----- Records for the exercise
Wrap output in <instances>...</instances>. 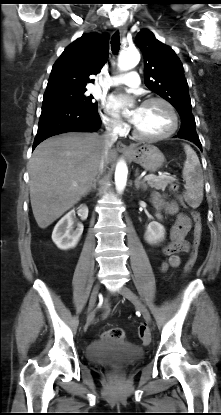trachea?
Returning a JSON list of instances; mask_svg holds the SVG:
<instances>
[{"instance_id": "1", "label": "trachea", "mask_w": 221, "mask_h": 415, "mask_svg": "<svg viewBox=\"0 0 221 415\" xmlns=\"http://www.w3.org/2000/svg\"><path fill=\"white\" fill-rule=\"evenodd\" d=\"M111 49L114 54L120 49V36L118 31L111 38Z\"/></svg>"}]
</instances>
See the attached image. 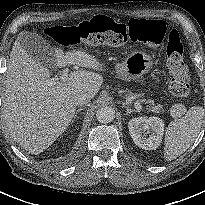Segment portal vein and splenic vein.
Listing matches in <instances>:
<instances>
[{
	"label": "portal vein and splenic vein",
	"mask_w": 205,
	"mask_h": 205,
	"mask_svg": "<svg viewBox=\"0 0 205 205\" xmlns=\"http://www.w3.org/2000/svg\"><path fill=\"white\" fill-rule=\"evenodd\" d=\"M68 72H69L68 68H65L61 72L59 78H53V79L46 80L45 84L48 85V86H53V85L58 84L60 81L65 82L68 78ZM135 108L137 110H142V105L140 103L136 102L135 103Z\"/></svg>",
	"instance_id": "portal-vein-and-splenic-vein-1"
}]
</instances>
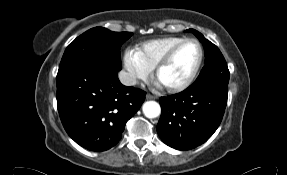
----------
▶ _Exercise directions_:
Identify each line of the data above that contains the string "evenodd", and reproduce those lines in full.

▶ _Complete output_:
[{"instance_id": "1", "label": "trachea", "mask_w": 221, "mask_h": 415, "mask_svg": "<svg viewBox=\"0 0 221 415\" xmlns=\"http://www.w3.org/2000/svg\"><path fill=\"white\" fill-rule=\"evenodd\" d=\"M111 49L114 54L120 49V36L118 31L111 38Z\"/></svg>"}]
	"mask_svg": "<svg viewBox=\"0 0 205 205\" xmlns=\"http://www.w3.org/2000/svg\"><path fill=\"white\" fill-rule=\"evenodd\" d=\"M68 72H69L68 68H65L61 72L59 78H53V79L46 80L45 84L48 85V86H53V85L58 84L60 81L65 82L68 78ZM135 108L137 110H142V105L140 103L136 102L135 103Z\"/></svg>",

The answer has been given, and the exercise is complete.